━━━ MATERIAL SUPPLIED ━━━

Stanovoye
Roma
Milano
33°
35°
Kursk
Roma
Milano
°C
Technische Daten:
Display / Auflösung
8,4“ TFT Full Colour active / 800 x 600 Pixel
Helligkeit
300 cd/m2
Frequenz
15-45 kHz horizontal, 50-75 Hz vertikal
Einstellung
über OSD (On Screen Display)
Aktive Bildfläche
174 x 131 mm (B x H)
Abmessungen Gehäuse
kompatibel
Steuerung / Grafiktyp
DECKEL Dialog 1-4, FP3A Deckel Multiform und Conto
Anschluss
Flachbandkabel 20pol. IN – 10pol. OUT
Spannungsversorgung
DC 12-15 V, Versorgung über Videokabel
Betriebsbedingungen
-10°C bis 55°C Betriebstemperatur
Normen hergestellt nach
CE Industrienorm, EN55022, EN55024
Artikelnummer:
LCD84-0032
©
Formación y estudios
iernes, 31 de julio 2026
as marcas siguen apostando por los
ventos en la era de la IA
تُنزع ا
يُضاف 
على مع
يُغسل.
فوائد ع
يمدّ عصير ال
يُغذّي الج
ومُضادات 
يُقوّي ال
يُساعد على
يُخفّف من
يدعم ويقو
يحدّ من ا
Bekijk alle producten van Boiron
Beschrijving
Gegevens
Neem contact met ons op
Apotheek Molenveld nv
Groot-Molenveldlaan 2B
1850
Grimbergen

━━━

◆ WHAT THE TASK ASKS ◆
Reproduce the lines of all items, switching every occurrence of "Milano" to "Milan" and keeping everything else unchanged.

◆ ANSWER FOR THIS EXERCISE ◆
Stanovoye
Roma
Milan
33°
35°
Kursk
Roma
Milan
°C
Technische Daten:
Display / Auflösung
8,4“ TFT Full Colour active / 800 x 600 Pixel
Helligkeit
300 cd/m2
Frequenz
15-45 kHz horizontal, 50-75 Hz vertikal
Einstellung
über OSD (On Screen Display)
Aktive Bildfläche
174 x 131 mm (B x H)
Abmessungen Gehäuse
kompatibel
Steuerung / Grafiktyp
DECKEL Dialog 1-4, FP3A Deckel Multiform und Conto
Anschluss
Flachbandkabel 20pol. IN – 10pol. OUT
Spannungsversorgung
DC 12-15 V, Versorgung über Videokabel
Betriebsbedingungen
-10°C bis 55°C Betriebstemperatur
Normen hergestellt nach
CE Industrienorm, EN55022, EN55024
Artikelnummer:
LCD84-0032
©
Formación y estudios
iernes, 31 de julio 2026
as marcas siguen apostando por los
ventos en la era de la IA
تُنزع ا
يُضاف 
على مع
يُغسل.
فوائد ع
يمدّ عصير ال
يُغذّي الج
ومُضادات 
يُقوّي ال
يُساعد على
يُخفّف من
يدعم ويقو
يحدّ من ا
Bekijk alle producten van Boiron
Beschrijving
Gegevens
Neem contact met ons op
Apotheek Molenveld nv
Groot-Molenveldlaan 2B
1850
Grimbergen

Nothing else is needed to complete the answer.